Top of TEXT BLOCK

# Shaft lenght ? on Pathfinder 15t



## cvilt (May 31, 2010)

Hey guy's my 15t has a 25hp yammi long shaft and it runs great but when I sit here and look it sure hangs down past the bottom of the hull. Is that correct? It seems to negate the tunnel. Just a question and any comments are welcome. [smiley=1-mmm.gif]


----------



## swaddict (Dec 19, 2009)

I have the 17t with a 60 and the cavitation plate is level with the top of the tunnel. If need be I can post up a pic. Hope that helps


----------



## aflatsnut (Feb 12, 2010)

Here's a shot of my 15T w/50 yammy


----------



## aflatsnut (Feb 12, 2010)

BTW mine's a 20" shaft but I'm not braggin.


----------



## cvilt (May 31, 2010)

Bottom of TEXT BLOCK
Top of DATA SEGMENT

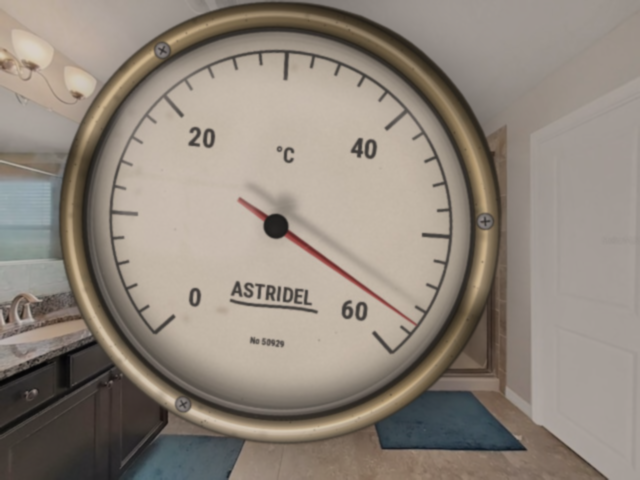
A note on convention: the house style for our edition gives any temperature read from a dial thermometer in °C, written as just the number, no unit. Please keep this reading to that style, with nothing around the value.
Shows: 57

Bottom of DATA SEGMENT

◆ PARTS OF THE EXERCISE
**1.** Summarize the thread on outboard shaft length for the Pathfinder 15t in two sentences.
**2.** Answer these questions from the shaft-length thread:
(a) What horsepower is the Yamaha on the 15t in the opening post?
(b) On the 17t with a 60, where does the cavitation plate sit?
(c) What shaft length does the owner of the 15T with a 50 Yamaha report?
**3.** Write the next part of the shaft-length thread, picking up after its last line.

◆ TASK-BY-TASK RESULTS
**1.** A 15t owner whose 25hp Yamaha long-shaft outboard runs great asks whether it is correct that the motor hangs down past the bottom of the hull, since that seems to negate the tunnel. In reply, a 17t owner with a 60 says the cavitation plate is level with the top of the tunnel, and a 15T owner with a 50 Yamaha posts a shot of that boat and mentions a 20" shaft.

**2.**
(a) 25hp
(b) Level with the top of the tunnel
(c) 20"

**3.**
Thank you it is the same. When my two remaining braincells connect I get a little loopie.  It is a great fishing platform and goes so skinny I need to pay attention or bring camping gear ;D


----------



## cvilt (May 31, 2010)

15t with a 50hp.Sounds like fun. What is top end and is it scary?


----------



## aflatsnut (Feb 12, 2010)

With light load and my 250# it will do close to 40, not scary at all.


----------



## cvilt (May 31, 2010)

I like power.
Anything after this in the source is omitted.